Aim of the exercise
Before writing anything, find the line that contains "9. Adjournment –", then retype the entries below exactly from their first line through that one, without pictures.

/---

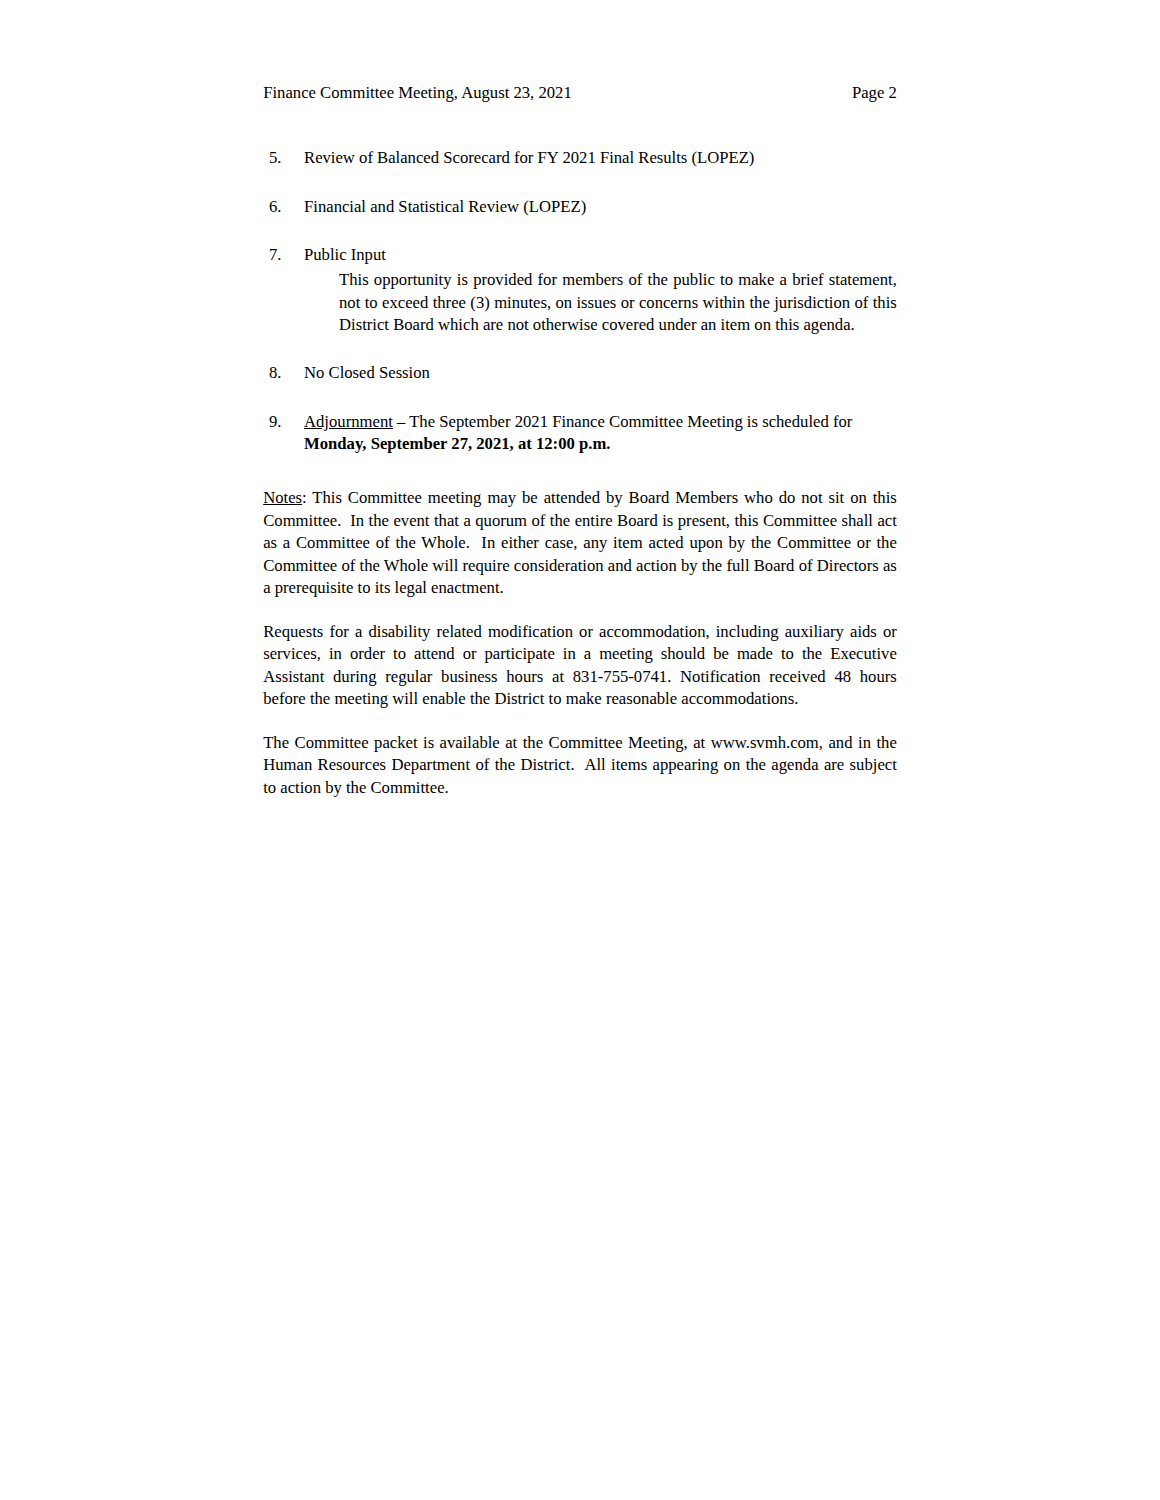Finance Committee Meeting, August 23, 2021
Page 2
5. Review of Balanced Scorecard for FY 2021 Final Results (LOPEZ)
6. Financial and Statistical Review (LOPEZ)
7. Public Input
This opportunity is provided for members of the public to make a brief statement, not to exceed three (3) minutes, on issues or concerns within the jurisdiction of this District Board which are not otherwise covered under an item on this agenda.
8. No Closed Session
9. Adjournment – The September 2021 Finance Committee Meeting is scheduled for Monday, September 27, 2021, at 12:00 p.m.
Notes: This Committee meeting may be attended by Board Members who do not sit on this Committee. In the event that a quorum of the entire Board is present, this Committee shall act as a Committee of the Whole. In either case, any item acted upon by the Committee or the Committee of the Whole will require consideration and action by the full Board of Directors as a prerequisite to its legal enactment.
Requests for a disability related modification or accommodation, including auxiliary aids or services, in order to attend or participate in a meeting should be made to the Executive Assistant during regular business hours at 831-755-0741. Notification received 48 hours before the meeting will enable the District to make reasonable accommodations.
The Committee packet is available at the Committee Meeting, at www.svmh.com, and in the Human Resources Department of the District. All items appearing on the agenda are subject to action by the Committee.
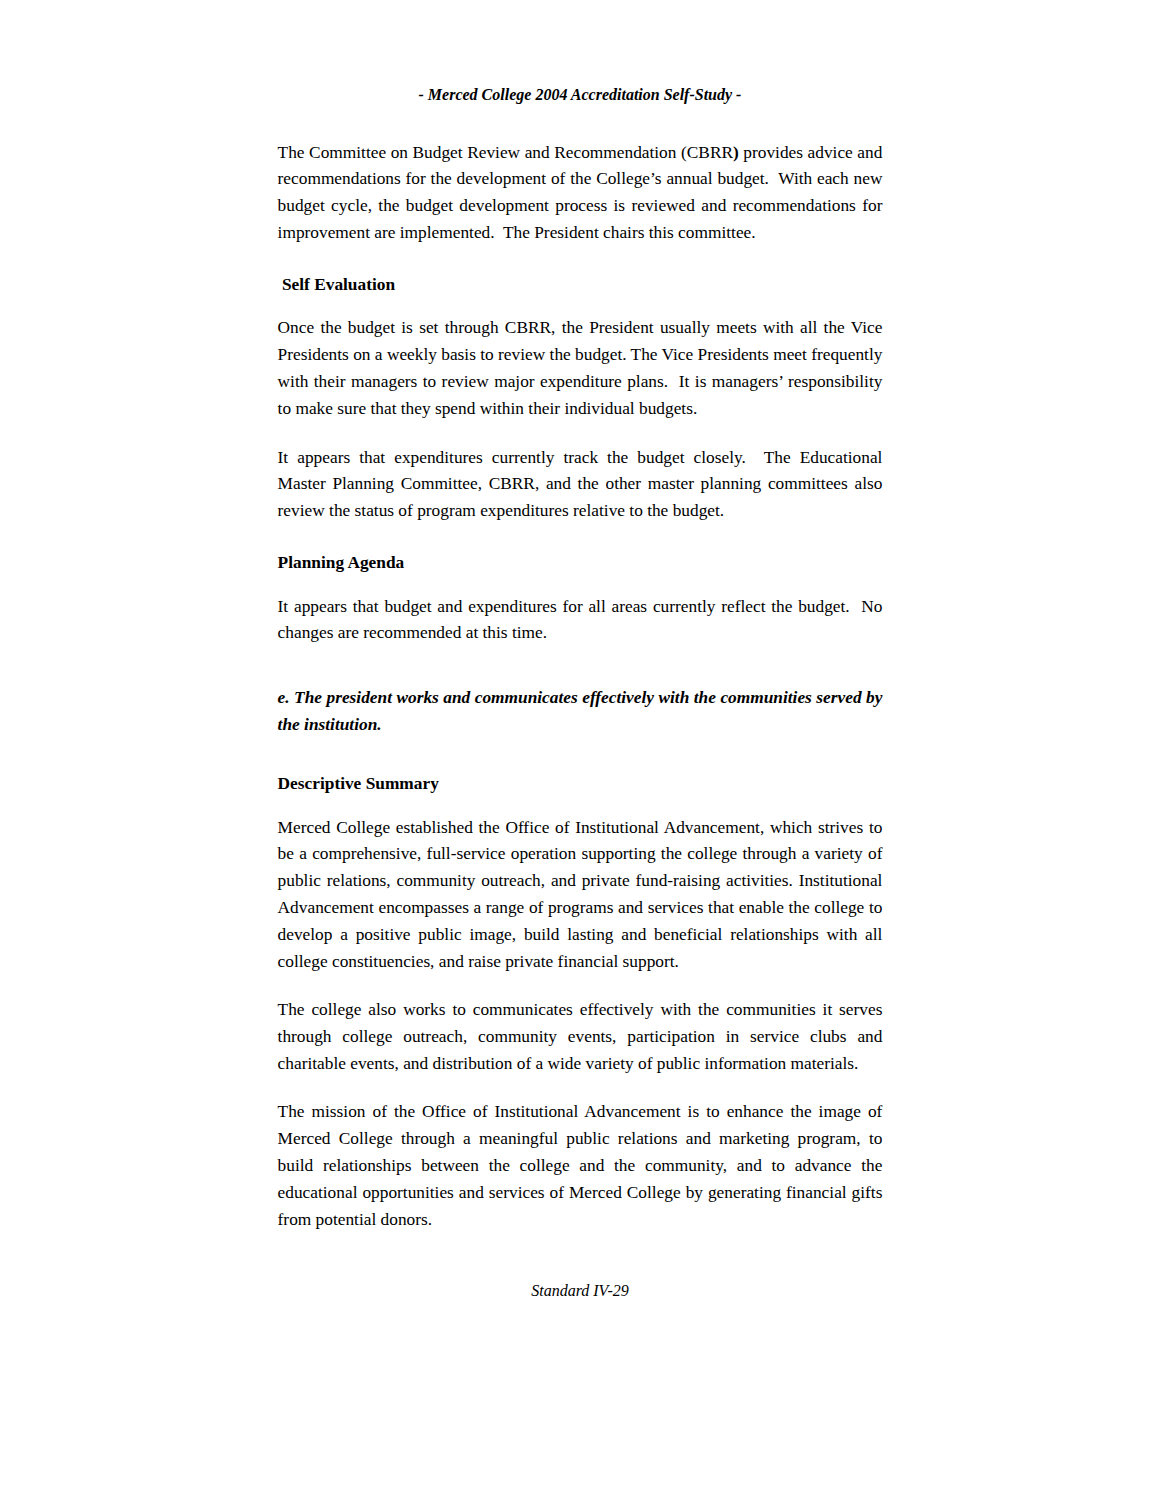- Merced College 2004 Accreditation Self-Study -
The Committee on Budget Review and Recommendation (CBRR) provides advice and recommendations for the development of the College’s annual budget. With each new budget cycle, the budget development process is reviewed and recommendations for improvement are implemented. The President chairs this committee.
Self Evaluation
Once the budget is set through CBRR, the President usually meets with all the Vice Presidents on a weekly basis to review the budget. The Vice Presidents meet frequently with their managers to review major expenditure plans. It is managers’ responsibility to make sure that they spend within their individual budgets.
It appears that expenditures currently track the budget closely. The Educational Master Planning Committee, CBRR, and the other master planning committees also review the status of program expenditures relative to the budget.
Planning Agenda
It appears that budget and expenditures for all areas currently reflect the budget. No changes are recommended at this time.
e. The president works and communicates effectively with the communities served by the institution.
Descriptive Summary
Merced College established the Office of Institutional Advancement, which strives to be a comprehensive, full-service operation supporting the college through a variety of public relations, community outreach, and private fund-raising activities. Institutional Advancement encompasses a range of programs and services that enable the college to develop a positive public image, build lasting and beneficial relationships with all college constituencies, and raise private financial support.
The college also works to communicates effectively with the communities it serves through college outreach, community events, participation in service clubs and charitable events, and distribution of a wide variety of public information materials.
The mission of the Office of Institutional Advancement is to enhance the image of Merced College through a meaningful public relations and marketing program, to build relationships between the college and the community, and to advance the educational opportunities and services of Merced College by generating financial gifts from potential donors.
Standard IV-29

\---

Reply
Finance Committee Meeting, August 23, 2021
Page 2
5. Review of Balanced Scorecard for FY 2021 Final Results (LOPEZ)
6. Financial and Statistical Review (LOPEZ)
7. Public Input
This opportunity is provided for members of the public to make a brief statement, not to exceed three (3) minutes, on issues or concerns within the jurisdiction of this District Board which are not otherwise covered under an item on this agenda.
8. No Closed Session
9. Adjournment – The September 2021 Finance Committee Meeting is scheduled for Monday, September 27, 2021, at 12:00 p.m.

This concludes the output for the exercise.